Comment garder la motivation en temps de confinement alors que les projets s’annulent ?

JMH : la formation comme un élément clé pour donner de la perspective, se confronter à d’autres personnes. Pour le manager, cela permet de faire évoluer et nourrir le projet, dans les petites structures, il n’y a pas forcément de possibilités d’évolution de poste mais on crée de potentiel futures partenaires.

Comment gérer la projection que l’on a de soit même ?
ML: passée de jeune diplômée, stagiaire à responsable. Cela questionne la vision de nos propres capacités par rapport à des personnes plus âgées ou expérimentées ? En tant que responsable, c’est davantage les autres aussi qui forment notre position.

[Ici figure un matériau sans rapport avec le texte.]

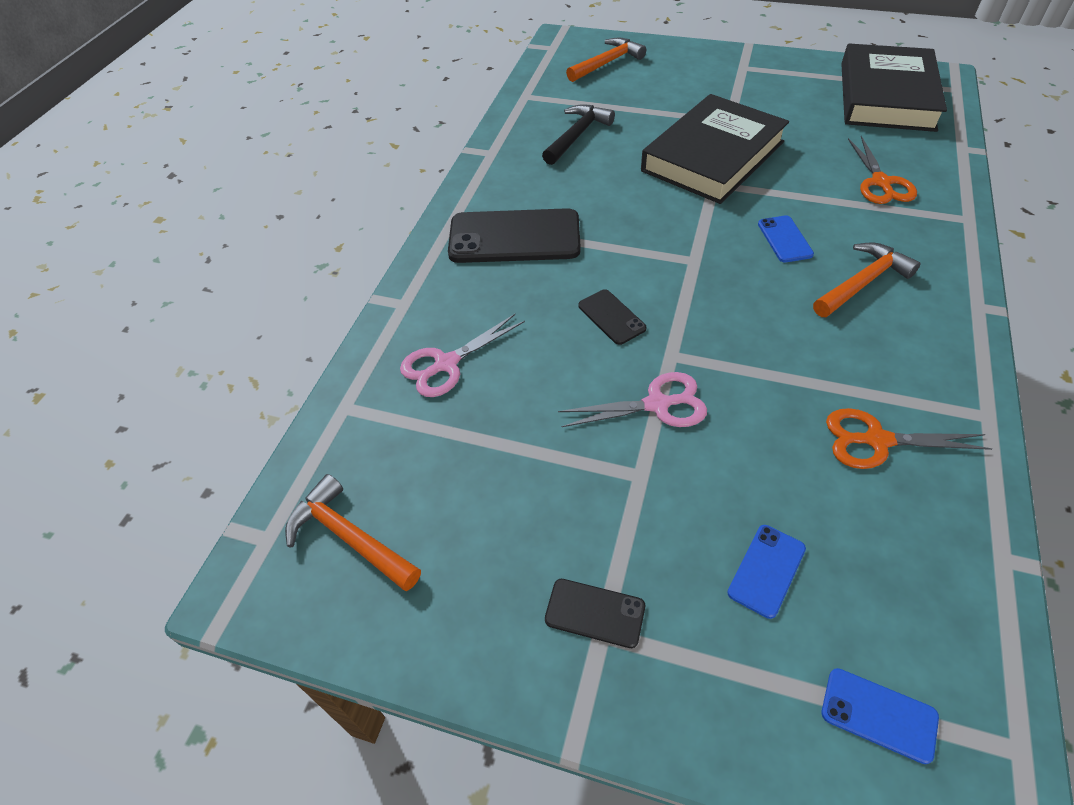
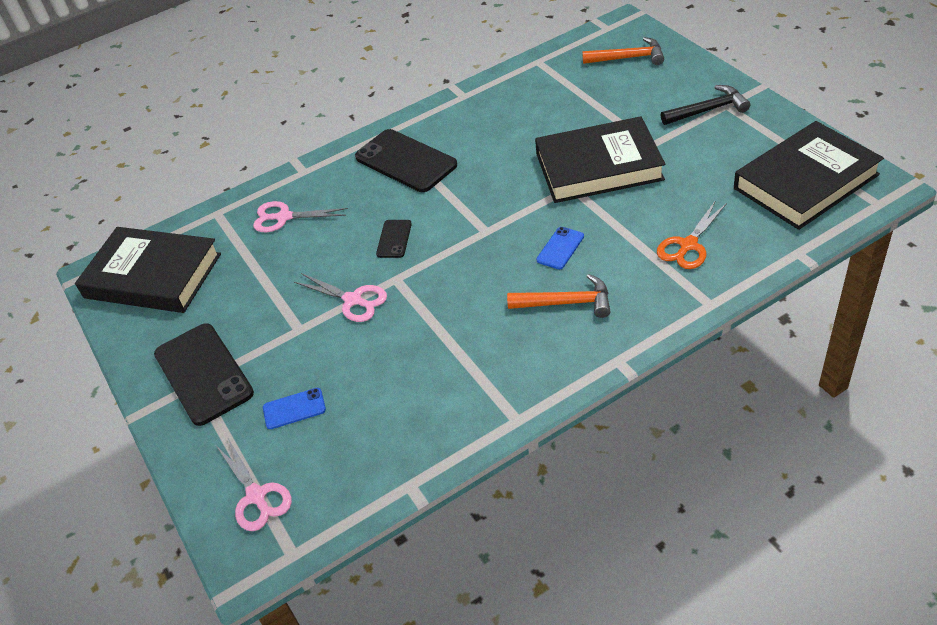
camera: 45 degrees right, 5 degrees down
orange hammer [285,474,421,591] -> black book [75,227,221,313]
black hammer [542,104,615,165] -> black hammer moved to [661,85,750,125]
black phone [545,579,645,648] -> black phone [154,323,254,426], size x2.07
blue phone [822,668,939,764] -> pink scissors [216,438,292,531]
orange scissors [826,408,992,469] -> none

Le multitâche ? la polyvalence ?
ML : C’est le propre des métiers de la culture, le partage les tâches se fait en fonction de la taille des projets.
JMH : Il ne faut pas confondre multifonction, multiposte et polyvalence. 2 mi-temps peuvent faire un temps plein et être fait par une seule personne à partir de moment où les missions et rôle de chacun sont bien définis.

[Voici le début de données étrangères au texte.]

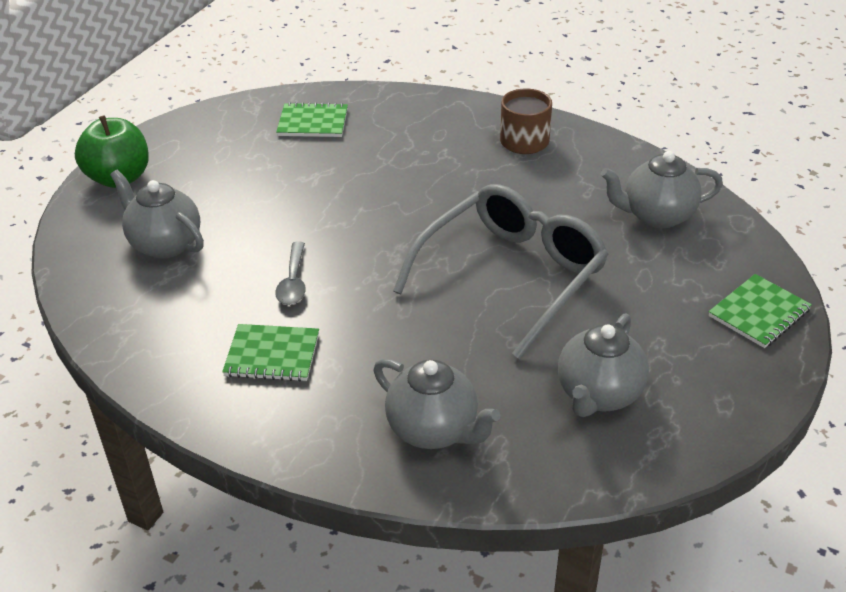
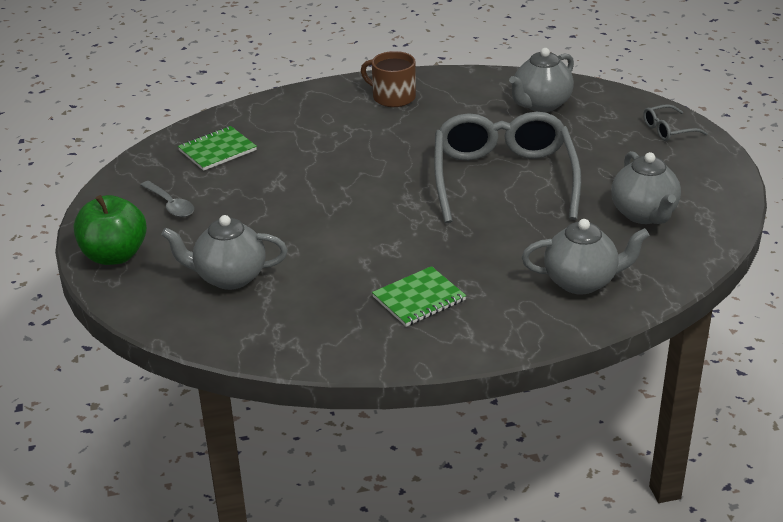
camera: 40 degrees left, 5 degrees down
grey spoon [275,242,306,305] -> grey spoon moved to [141,181,194,217]
green notebook [709,274,812,348] -> grey glasses [643,104,708,141]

La question de la rémunération ?
SAH : C’est toujours un peu compliqué, Il y a d’autres moyens dans la reconnaissance.
JMH : missions en décalage avec la rémunération, contraintes financières des petites structures

Quel formalisme dans les relations de travail ?
JMH : bon équilibre à trouver. En tant qu’employeur, responsable du salarié, le formalisme est important dans la relation de travail.

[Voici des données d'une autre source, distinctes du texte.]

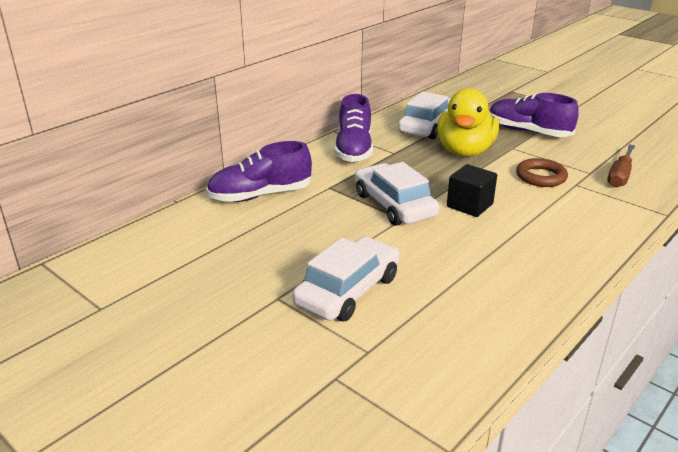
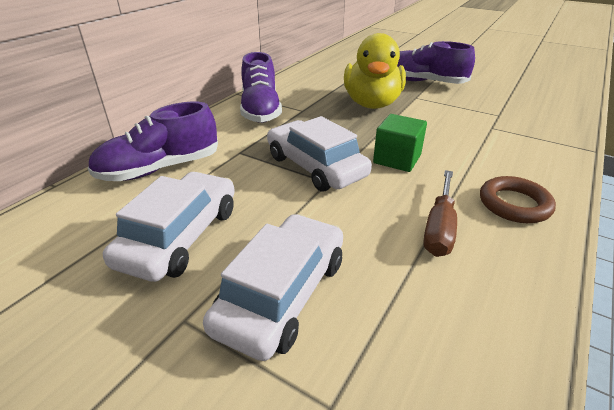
camera: 10 degrees left, 5 degrees up
white car [398,91,450,140] -> white car moved to [103,172,235,282]
black cube [447,164,497,217] -> green cube [373,114,427,172]
brown ring [516,158,568,187] -> brown ring moved to [480,176,556,223]
brown screwdriver [607,144,635,187] -> brown screwdriver moved to [423,170,457,257]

La relation au travail - Le point de vue de l’artiste
Avec
Chloé Moglia, artiste performeuse, directrice artistique du Rhizome
Modération
Elsa Furtado
Virginie Savi De Tove
Lire le résumé

Fondatrice de la compagnie Le Rhizome, la circassienne et trapéziste Chloé Moglia inscrit sa démarche artistique dans la suspension. En se raccrochant aux branches, elle propose aux spectateurs qui la contemplent de s’extraire avec elle. Dans cette conversation avec Elsa Furtado et Virgina Savi de Tavo, elle revient sur le cadre de la résidence à la Maison des métallos, annulée en raison du contexte sanitaire, dont elle aurait dû profiter au mois de novembre 2020. Comment travailler quand tout est différent ? Comment même continuer à vivre ?

 

Les idées en elle bouillonnent et pourtant c’est la conviction d’un ralentissement global ou plutôt au choix de l’attention auquel Chloé Moglia appelle. En réponse au manque d’espace partagé en ville, elle imagine notamment créer un « jardin des attentions » dans lequel les passants seraient invités à prêter attention aux choses et à leur écosystème, « à ramasser des escargots ou écouter les rythmes cardiaques ». En proposant une alternative à l’accélération globale, l’artiste espère provoquer un changement de focale : « si ce sont les montagnes qui attirent notre œil dans un trajet de TGV, le même paysage nous invitera à regarder les fourmis et les pâquerettes sous le prisme de la déambulation ».

 

Par sa pratique même, Chloé Moglia s’oppose à la facilité : « l’état de conscience dans la suspension est une nécessité, si j’ouvre la main, je m’expose à la mort ». Contre la « méditation » qu’elle juge être une pratique du bien-être, elle rappelle qu’il est normal pour l’homme de souffrir bien que « l’on ne puisse pas vivre uniquement dans la verticalité des questions ». Dès lors, « la survie tient à l’insertion d’un espace de rationalité horizontale ».

 

Prolongement de la performance, c’est également au poids des mots que la circassienne s’attache : « Les mots charrient beaucoup de choses : c’est un très heureux problème ». Alors par exemple, que signifie l’Art ? Chloé nous montre comment ce mot infini permet d’activer des libertés et d’autres temporalités. Zone vibrative, le mot « Art » ne sert à rien mais donne prétexte à éprouver, toutefois « même derrière l’artiste qui semble fou, il y a une rigueur immense ». Finalement, Chloé Moglia conclue en nous livrant sa définition : « en se mettant à regarder véritable quelque chose, il peut s’ériger en production et dès lors le processus artistique peut s’initier ».